All of this drama and emotion can make the game mentally draining, and sometimes I find myself not wanting to play only because I don’t want to put my mind through that. But those occasions are rare, and I can confidently say that I have never played a single game of Space Alert that was disappointing or not fun. Each win pumps everybody at the table up, and each loss brings about a spirit of clenched-jawed determination to immediately play again and not be so dumb next time, dammit.
Good thing, too, because for a game that takes under 30 minutes to play, it sure takes a long time to set up. There are many bits and pieces to sort out, tiny cards to shuffle, and enemy decks to arrange. You’ll want to plan time for multiple games, and there’s even a campaign mode where you can string together multiple games with a bit of continuity.
New Frontiers
Speaking of continuity, the expansion to Space Alert, called “A New Frontier” is one of the best board game expansions ever made. It does three very important things. First it provides a stack of new ships that are ludicrously difficult. Just stupid hard. My gaming group has played around 20-30 games since getting the expansion and we almost never include the “red” level ships because we like to have a chance at winning.

Second, it provides double-action cards, which on one half have two consecutive actions on them. Alongside this are new audio tracks for use with the double-action cards, which are, of course, more difficult. But double action cards are more complicated to navigate anyway, so until you master them there’s definitely a bit of a difficulty spike.
* * * * * * *
■ TASK DESCRIPTION ■
Transcribe the stretch of the Space Alert review from "New Frontiers" through "chance at winning.".

■ RAW DATA ■
* * * * * * *
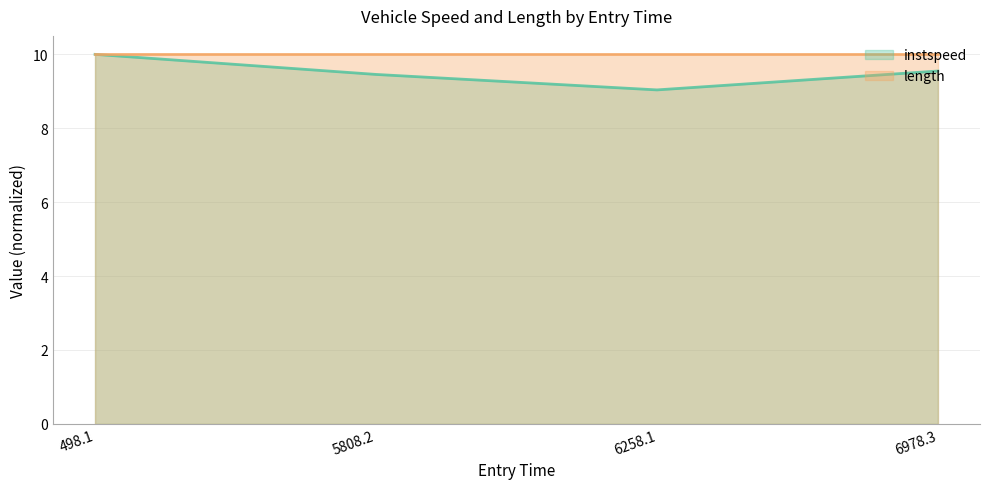

Rank the series by their average value, from highest to lowest.

length, instspeed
* * * * * * *
■ EXERCISE OUTPUT ■
New Frontiers
Speaking of continuity, the expansion to Space Alert, called “A New Frontier” is one of the best board game expansions ever made. It does three very important things. First it provides a stack of new ships that are ludicrously difficult. Just stupid hard. My gaming group has played around 20-30 games since getting the expansion and we almost never include the “red” level ships because we like to have a chance at winning.